Optimized placement of thermo-electric energy systems in city districts under uncertainty
Aachen / E.ON Energy Research Center (2019) [Book, Dissertation / PhD Thesis]
Page(s): 1 Online-Ressource (xxv, 149 Seiten) : Illustrationen, Diagramme
Cities, as large energy consumers, offer great potential for greenhouse gas emission reduction. Urban energy system planning is important to identify low-emission, cost-efficient solutions to contribute to global emission reduction aims. However, the planning process is challenging due to uncertainty. Conventional approaches to deal with uncertainty mainly use robust optimization or stochastic programming, which are computationally intensive on urban scale and might not support the identification of energy systems with reduced sensitivity to uncertainty. The subject of this thesis is to identify urban energy systems, which are less sensitive to uncertainty. An optimization framework is developed, which combines a genetic algorithm for optimized energy system placement with an economic and ecological uncertainty calculator. Demand-related, technical, and economic uncertainties are taken into account. The effect of different risk attitudes, from risk neutral to high risk-aversity, is analyzed. Results show that a reduction of economic and ecological uncertainty is possible but at the drawback of worse mean cost and emission values. The uncertainty reduction within the given case study is achieved by increasing the nominal power of the combined heat and power (CHP) units as well as the capacity of the thermal storage systems and decreasing photovoltaic (PV) area sizes. Boiler-PV combinations define cost-efficient results. CHP usage with local heating networks generates further emission reduction.
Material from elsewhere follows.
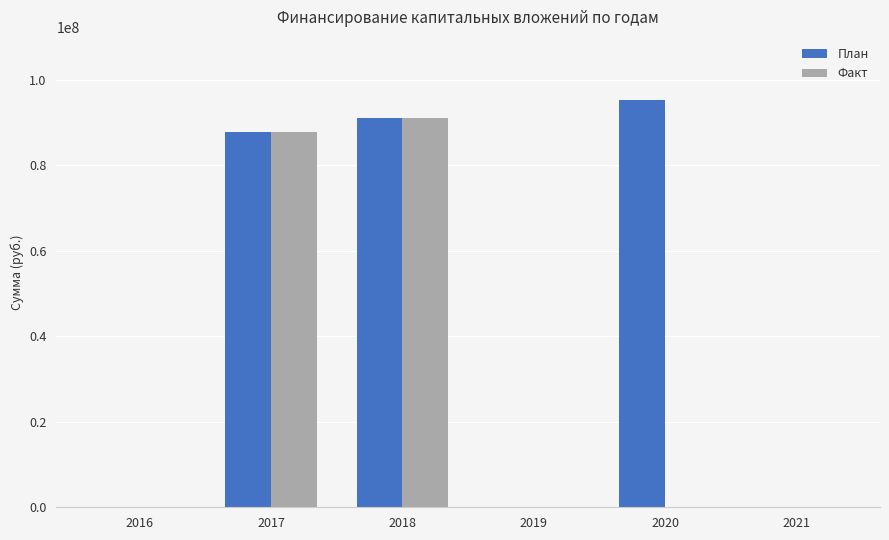

Reading left to right, what are all the values shown in this chart?

План: 2016=0	2017=87750000	2018=90993289	2019=0	2020=95243099	2021=0
Факт: 2016=0	2017=87750000	2018=90993289	2019=0	2020=0	2021=0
Reference optimizations without uncertainty and the optimization with uncertainty lead to comparable results. However, not all reference optimization results perform well under uncertainty. While many small-scale CHP configurations have a pareto-optimal behavior for the reference scenario, they lead to suboptimal performance under uncertainty. The presented framework enables the identification of energy systems, which perform well under uncertainty. Moreover, it enables a reduction of economic and ecological uncertainty for different risk-attitudes. However, the optimization process turns out to be computationally intensive, too. Thus, a reference optimization without uncertainty should be preferred for applications with low availability of computational resources. Still, the presented method provides deeper insights into the economic and ecological uncertainty of urban energy systems.